Analis Bank Woori Saudara, Rully Nova, menyatakan bahwa sentimen pasar pasca pelantikan sangat positif. “Hal tersebut dapat dilihat dari tingginya minat investor asing di pasar Surat Berharga Negara (SBN) dan saham sepanjang pekan lalu,” ujar Rully dilansir dari ANTARA.

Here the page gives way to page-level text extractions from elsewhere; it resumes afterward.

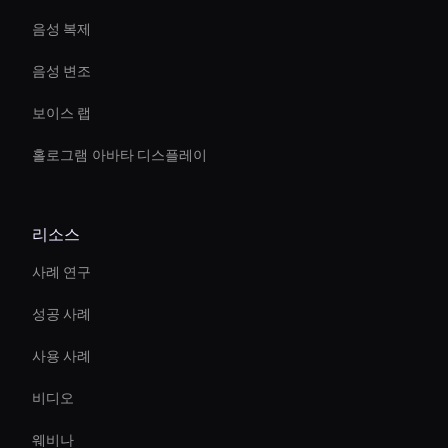
음성 복제
음성 변조
보이스 랩
홀로그램 아바타 디스플레이
리소스
사례 연구
성공 사례
사용 사례
비디오
웨비나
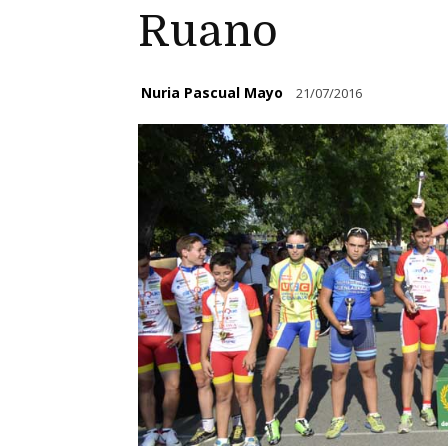
Ruano
Nuria Pascual Mayo
21/07/2016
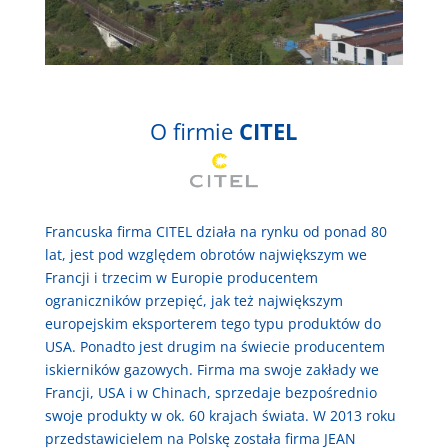
O firmie
CITEL
Francuska firma CITEL działa na rynku od ponad 80
lat, jest pod względem obrotów największym we
Francji i trzecim w Europie producentem
ograniczników przepięć, jak też największym
europejskim eksporterem tego typu produktów do
USA. Ponadto jest drugim na świecie producentem
iskierników gazowych. Firma ma swoje zakłady we
Francji, USA i w Chinach, sprzedaje bezpośrednio
swoje produkty w ok. 60 krajach świata. W 2013 roku
przedstawicielem na Polskę została firma JEAN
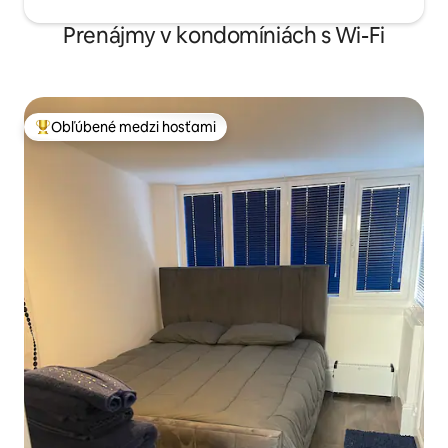
Prenájmy v kondomíniách s Wi-Fi
Obľúbené medzi hosťami
Najobľúbenejšie medzi hosťami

Selain itu, keputusan untuk mempertahankan Sri Mulyani Indrawati sebagai Menteri Keuangan turut meningkatkan optimisme pasar. Menurut Rully, tren penguatan rupiah diperkirakan akan berlanjut pada kisaran Rp15.350 hingga Rp15.460 per dolar AS dalam waktu dekat.
Namun, ia juga menambahkan bahwa pergerakan nilai tukar rupiah ke depan akan sangat dipengaruhi oleh faktor eksternal, seperti dinamika Pemilihan Presiden Amerika Serikat (AS) serta situasi konflik di Timur Tengah.